- DIRECTIVE -
Copy out every line of the material below word for word, omitting the pictures.

Data visualization images:
>>>>>

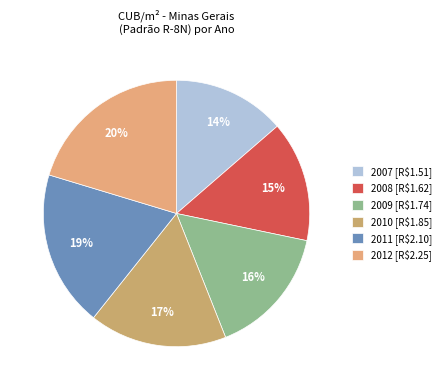

Which slice is the largest?

2012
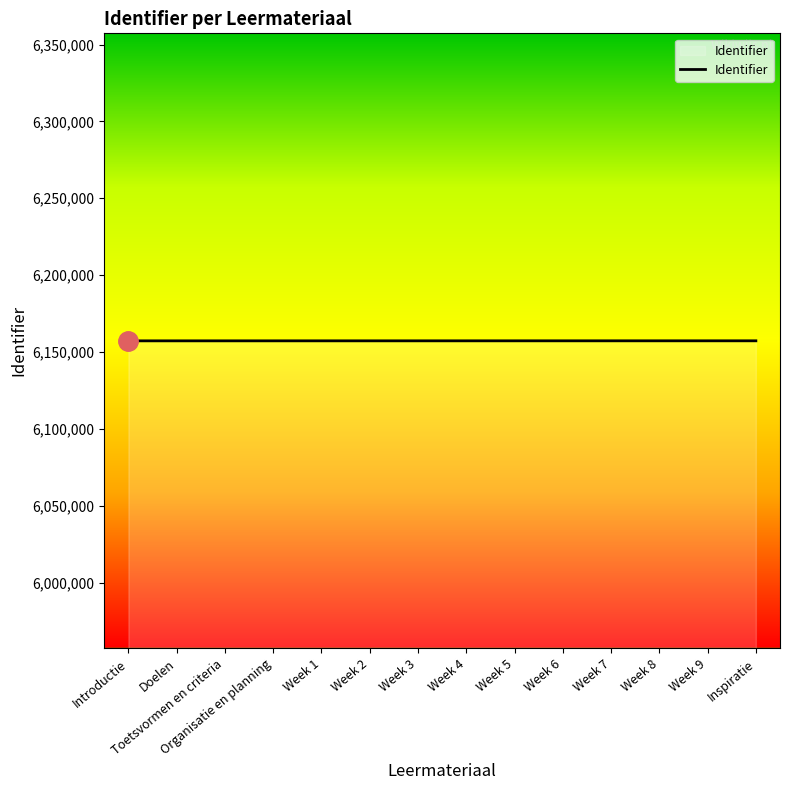

True or false: the data shows 2915491 at Toetsvormen en criteria.

False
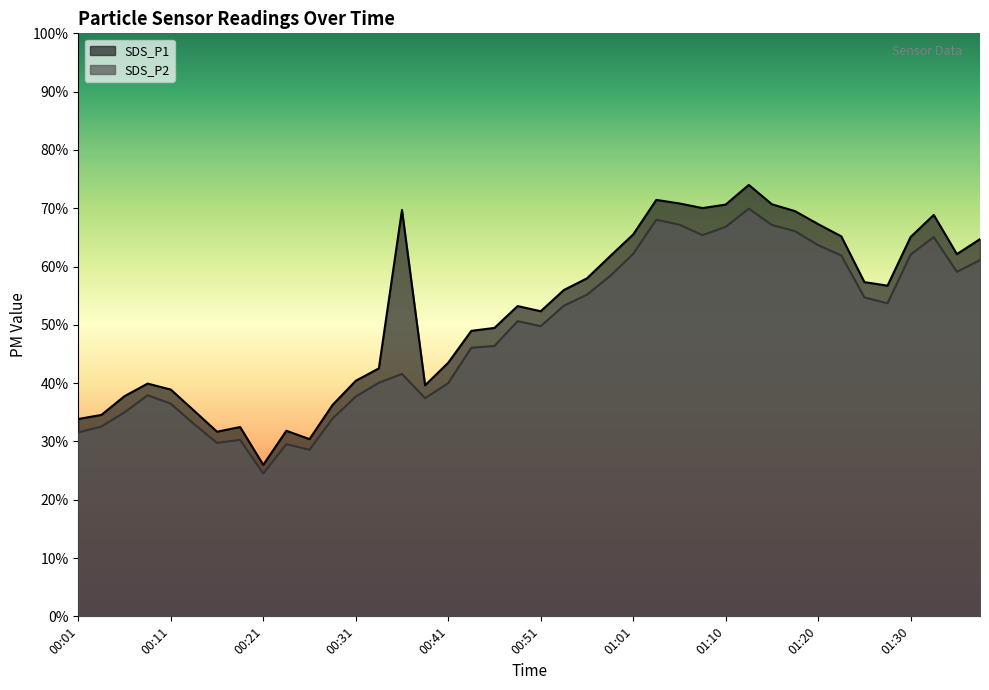

The value of SDS_P2 at 01:10 is 38.7. True or false?

False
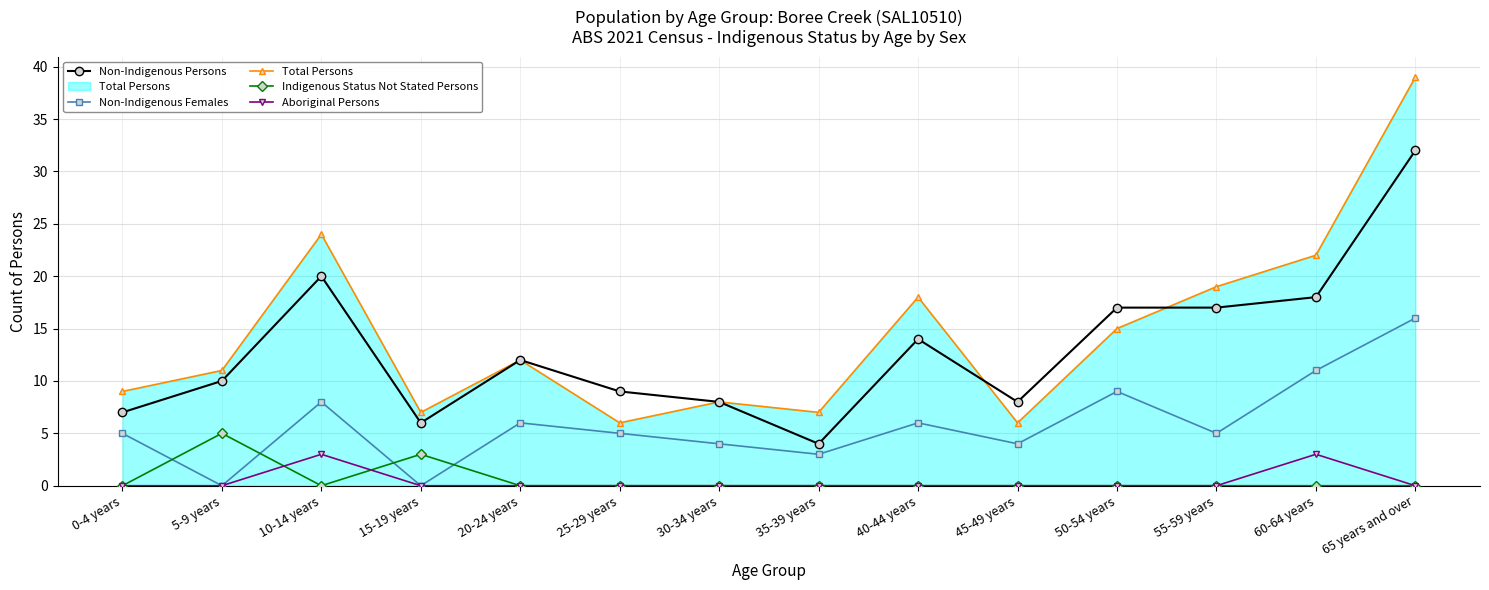

What is the lowest value of the Non-Indigenous Persons series?

4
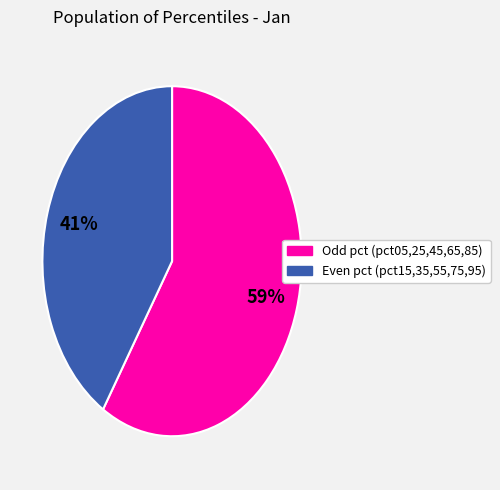

To the nearest percent, what is the average slice percentage?

50%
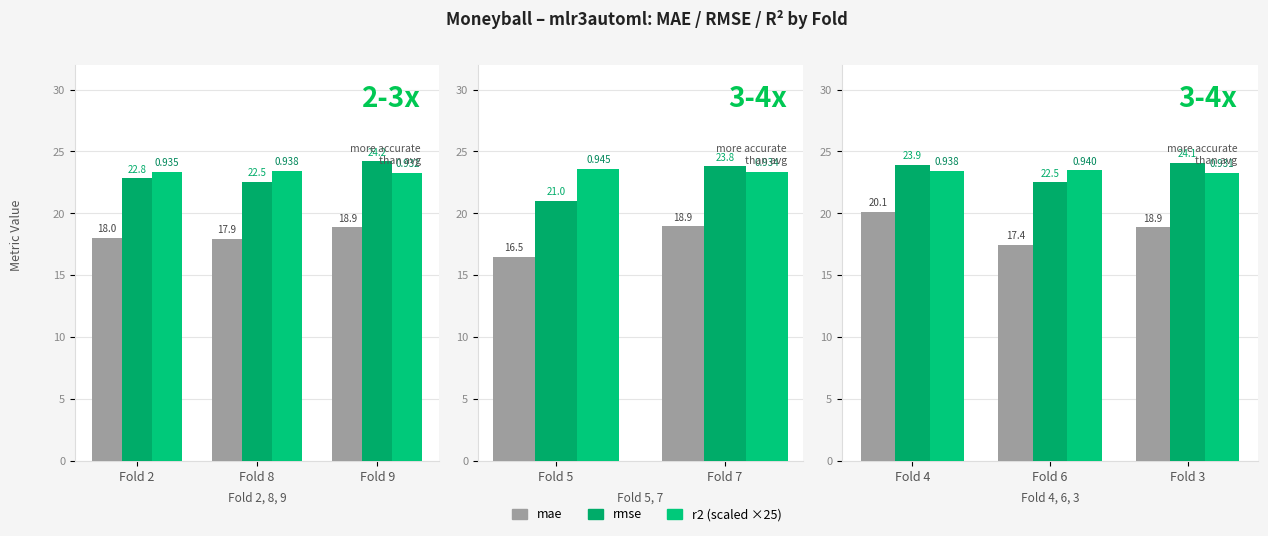

Which series has the largest total across all categories?

rmse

<<<<<

- ANSWER TO THIS PROBLEM -
Which slice is the largest?

2012

True or false: the data shows 2915491 at Toetsvormen en criteria.

False

The value of SDS_P2 at 01:10 is 38.7. True or false?

False

What is the lowest value of the Non-Indigenous Persons series?

4

To the nearest percent, what is the average slice percentage?

50%

Which series has the largest total across all categories?

rmse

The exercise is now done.